I Hunt Killers - Barry Lyga

Release Date: April 3rd, 2012 from Little Brown Books

Summary from cover:


"Jazz is a likable teenager. A charmer, some might say.


But he's also the son of the world's most infamous serial killer, and for Dear Old Dad, "Take You Son to Work Day" was year-round. Jazz has witnessed crime scenes the way cops wish they could-from the criminal's point of view.


And now, even though Dad has been in jail for years, bodies are piling up in the sleepy town of Lobo's Nod. Again.


In an effort to prove murder doesn't run in the family, Jazz joins the police in the hunt for this new serial killer. But Jazz has a secret-could he be more like his father than anyone knows?"


Now let me tell you, I love a good mystery. Throw in a murder investigation....and you have one happy Emily. This book drew me in from the very beginning and had me on the edge of my seat until the very end.
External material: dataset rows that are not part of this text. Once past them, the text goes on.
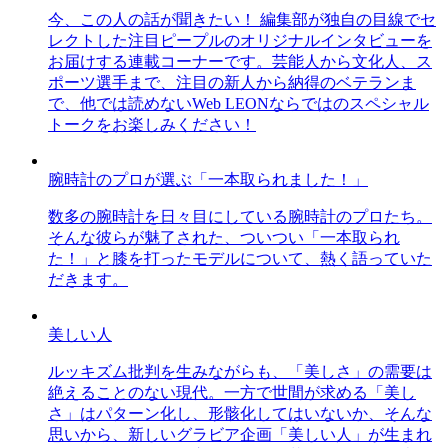
今、この人の話が聞きたい！ 編集部が独自の目線でセ
レクトした注目ピープルのオリジナルインタビューを
お届けする連載コーナーです。芸能人から文化人、ス
ポーツ選手まで、注目の新人から納得のベテランま
で、他では読めないWeb LEONならではのスペシャル
トークをお楽しみください！
腕時計のプロが選ぶ「一本取られました！」
数多の腕時計を日々目にしている腕時計のプロたち。
そんな彼らが魅了された、ついつい「一本取られ
た！」と膝を打ったモデルについて、熱く語っていた
だきます。
美しい人
ルッキズム批判を生みながらも、「美しさ」の需要は
絶えることのない現代。一方で世間が求める「美し
さ」はパターン化し、形骸化してはいないか、そんな
思いから、新しいグラビア企画「美しい人」が生まれ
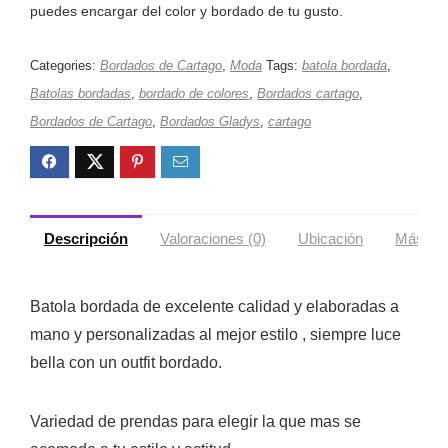
puedes encargar del color y bordado de tu gusto.
Categories:
Bordados de Cartago
,
Moda
Tags:
batola bordada
,
Batolas bordadas
,
bordado de colores
,
Bordados cartago
,
Bordados de Cartago
,
Bordados Gladys
,
cartago
Descripción
Valoraciones (0)
Ubicación
Más ofe
Batola bordada de excelente calidad y elaboradas a
mano y personalizadas al mejor estilo , siempre luce
bella con un outfit bordado.
Variedad de prendas para elegir la que mas se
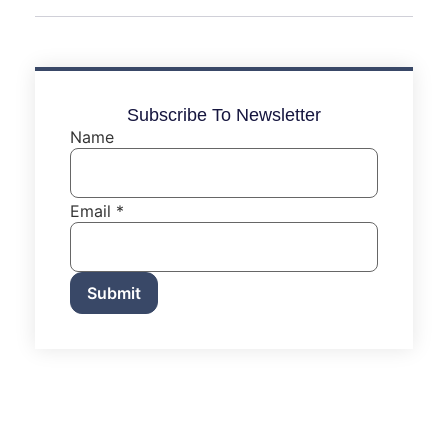
Subscribe To Newsletter
Name
Email
*
Submit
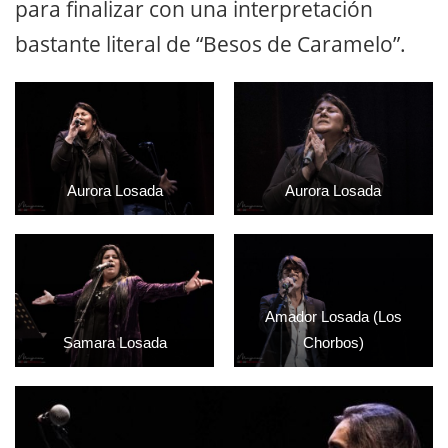
para finalizar con una interpretación
bastante literal de “Besos de Caramelo”.
Aurora Losada
Aurora Losada
Amador Losada (Los
Samara Losada
Chorbos)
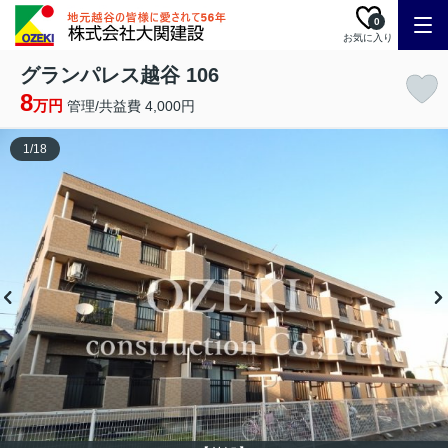
0
お気に入り
グランパレス越谷 106
8
万円
管理/共益費 4,000円
1
/
18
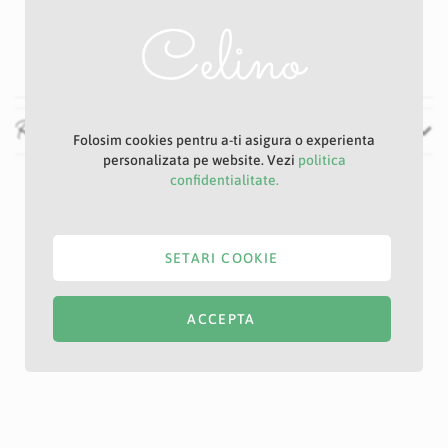
Verde
60 cm
Recenzii
Folosim cookies pentru a-ti asigura o experienta
personalizata pe website. Vezi
politica
confidentialitate.
SETARI COOKIE
ACCEPTA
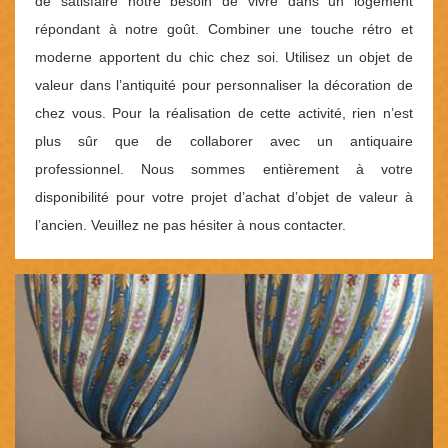
de satisfaire notre besoin de vivre dans un logement
répondant à notre goût. Combiner une touche rétro et
moderne apportent du chic chez soi. Utilisez un objet de
valeur dans l’antiquité pour personnaliser la décoration de
chez vous. Pour la réalisation de cette activité, rien n’est
plus sûr que de collaborer avec un antiquaire
professionnel. Nous sommes entièrement à votre
disponibilité pour votre projet d’achat d’objet de valeur à
l’ancien. Veuillez ne pas hésiter à nous contacter.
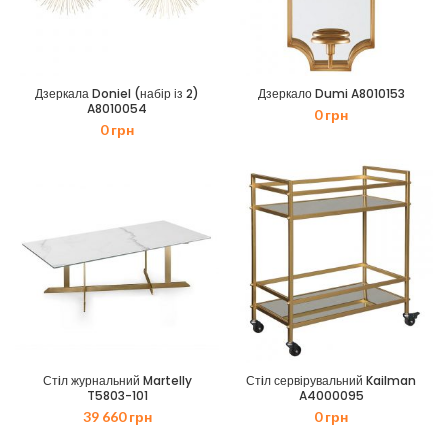
Дзеркала Doniel (набір із 2)
Дзеркало Dumi A8010153
A8010054
0
грн
0
грн
Стiл журнальний Martelly
Стiл сервірувальний Kailman
T5803-101
A4000095
39 660
грн
0
грн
The constant longing to find out the murder's identity and the story about Jasper Dent's early childhood kept me hooked. I couldn't put the book down.


The best part of it all? The two conflicts within the book itself. Not only was Jazz searching for a killer that was mimicking his father's 100+ murders, but Jazz depicted the true psychological debate between Nature vs. Nurture. Was he bound to be a killer by genetics? Or did he have a chance to be just another "normal" teenager like he has always hoped to be?


I found the book to be believable in not only the plot, but the characters as well. Each character was his or her own person with their own personality traits, and I really enjoyed that. The diversity of the characters really helped to move this book beyond the search for a murder and towards the reflection as Jazz as a person rather than a monster. 


Even though there was a romance in the book, it was not the main premise of the plot itself. The overall outlook on the book could have plummeted, like many other books have, with an over-emphasized relationship that turns from a minor aspect of the book to the entire rest of the story itself.


Barry Lyga did a wonderful job balancing both the plot and it's different conflicts with the relationships between Jazz and his friends. I recommend this book for someone who is looking for a well-written mystery that keeps the reader nose-deep in the pages to see how the whole search for a copy-cat murder unfolds and Jazz's psychological journey to self-discovery.